With available funds to fulfill pension and retirement obligations of Falls Church City and police employees dropping from 80 to 76 percent between July 2009 and last summer, the Falls Church City Council mulled options for closing that gap in the context of severe pressures on its overall City budget during its work session tonight. The Council heard from Connie Rydberg, chair of the City’s Retirement Board, about the impact of “asset losses in the past” linked to the national market nosedive of 2008 on the pension and retirement fund accounts.
In the coming fiscal year, she said, the City will need to ante up $3.3 million, compared to $2.3 million in the current fiscal year, and then that number will rise to $4.2 million the year after that, to $5.1 by Fiscal Year 2014 and $5.6 million in both FY15 and 16, assuming that the City will realize a return on investment averaging at 7.5 percent during that time.

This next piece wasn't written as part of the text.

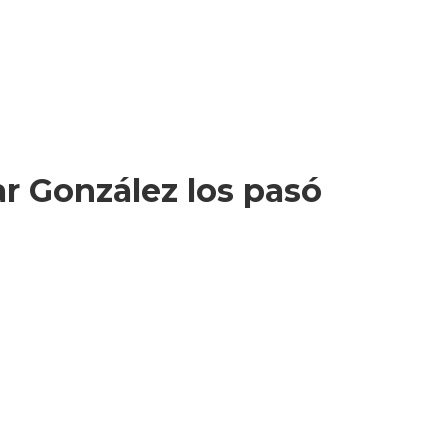
ar González los pasó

Those estimates, she cautioned, are “based on a lot of assumptions that may or may not come true.”
While it was not clear tonight if it would be legal for the City to change the benefit formula for current City and police employees, she did suggest one of her Retirement Board’s recommendations, that changes to the employee contribution requirements be considered. Suggestions of changes to both the benefit formula and employee contributions for future hires took a back seat given the ostensible hiring freeze that is now in effect at City Hall.
Representatives of the Retirement Board present at the meeting with Rydberg (the entire board was present) confirmed that employees would prefer changing the level of the employee contribution to the fund, rather than changing the benefit formula, itself. It was pointed out that while the City’s police are now asked to contribute two percent of the cost of the annual contribution to the fund and other City employees 1.6 percent, in the past during tough times, police were asked to contribute up to seven percent and other City employees five percent.
Raising employee contributions to those levels would be preferable to changing the benefit formula, whether or not doing so would be legal, members of the Retirement Board, including representatives from City employee and police organizations, said. “Our members say they would rather increase employee contributions than reduce benefits,” one said. He suggested the employee obligation be racheted up from its current level to the seven-and-five percent levels “right away, rather than gradually over time.”
Falls Church’s employee payroll chief Richard Parker noted that all jurisdictions are in a similar boat, given the economy, falling short on their in-hand balances of larger retirement and pension obligations by 52 to even 90 percent.
Mayor Nader Baroukh requested that the Retirement Board examine the fiscal consequences of increases of various levels of employee contributions, and to seek legal advice from the City attorney on whether or not changing benefit formulas for existing employees could be made legally. He said the Council should receive a report on the information from the Retirement Board in time to be folded into the Fiscal Year 2012 budget deliberations that will commence in earnest in February.